Secretory IgA is essential to mucosal surface defenses and deficiency of this antibody impairs antigen-exclusion mechanisms. Patients with IgA deficiency are likely to have increased gut permeability and may show increased evidence of delayed patterns of food allergy and diseases that are related to type 3 and 4 mechanisms, the "autoimmune diseases". An increased incidence of celiac disease, rheumatoid arthritis, SLE, pernicious anemia, pulmonary hemosiderosis has been reported in IgA deficient patients. There is increased incidence of antibodies to food antigens. The diet of patients with IgA deficiency may require adaptive diet revision. If symptoms develop, the therapeutic strategy is to reduce food antigen loading to compensate for increased antigen entry.
The gastrointestinal tract mucosa secretes a variety of peptide mediators in response to food stimulation, and may release prostaglandin, leukotrienes and cytokines that cause systemic symptoms such as flushing, fever, sweating, fatigue, and cognitive dysfunction. The gastrointestinal tract may "leak" and allow the passage of antigenic molecules into the lymphatics or blood. Systemic disease is downstream from a reactive, leaky gastrointestinal tract. The surface epithelium is a sophisticated nutrient processor-transporter, influenced by immune cells that lie below and between epithelial cells.

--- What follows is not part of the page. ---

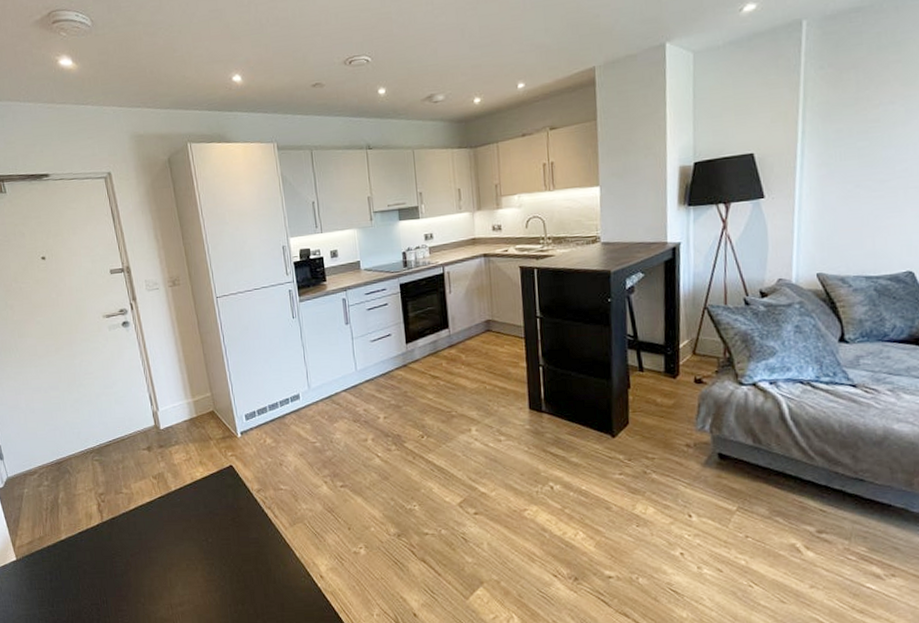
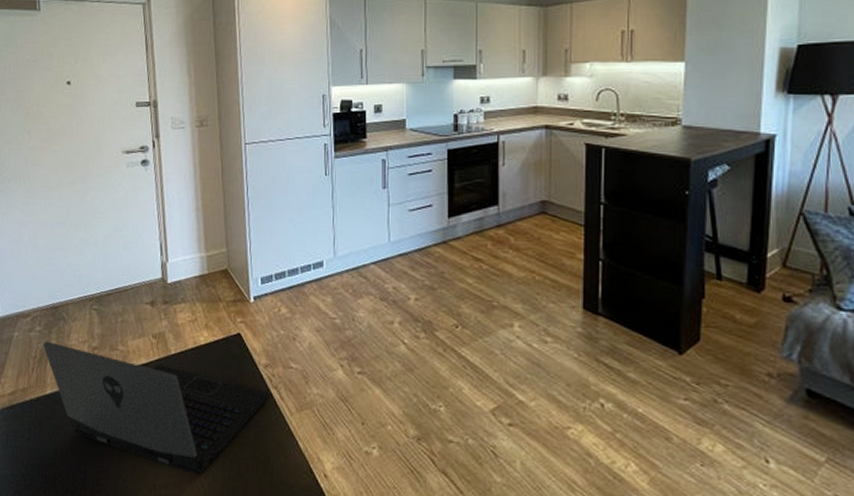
laptop: none [52,493,265,590] -> present [43,341,270,475]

Gliadin-specific T lymphocytes are found in the small intestinal mucosa and in the peripheral blood. The density of T cells is increased in the jejunal epithelium, an abnormality considered specific for celiac disease. Gluten specific T cell clones activated in situ by gluten play a central part in the pathogenesis of celiac disease. Antigen induced production of cytokines was studied in lymphocytes which secreted interferon (IFN) gamma, often at high concentrations (2000 U/ml); some secreted in addition interleukin (IL) 4, IL 5, IL 6, IL 10, tumor necrosis factor (TNF), and transforming growth factor (TGF) beta. High IFN gamma concentrations in combination with TNF alpha, might be involved in several pathological features of the celiac lesion. In a review of GIT immunology, Castro and Arntzen suggested that: " The regulation of epithelial and smooth muscle functions by the local immune system represents an exquisitely sensitive adaptation to local antigen challenge ...immunologic cells communicate with nerves via paracrine secretions to rapidly transduce antigenic signals into panmucosal changes in function. These local immunocyte-nerve interactions are modulated by the autonomic and central nervous systems."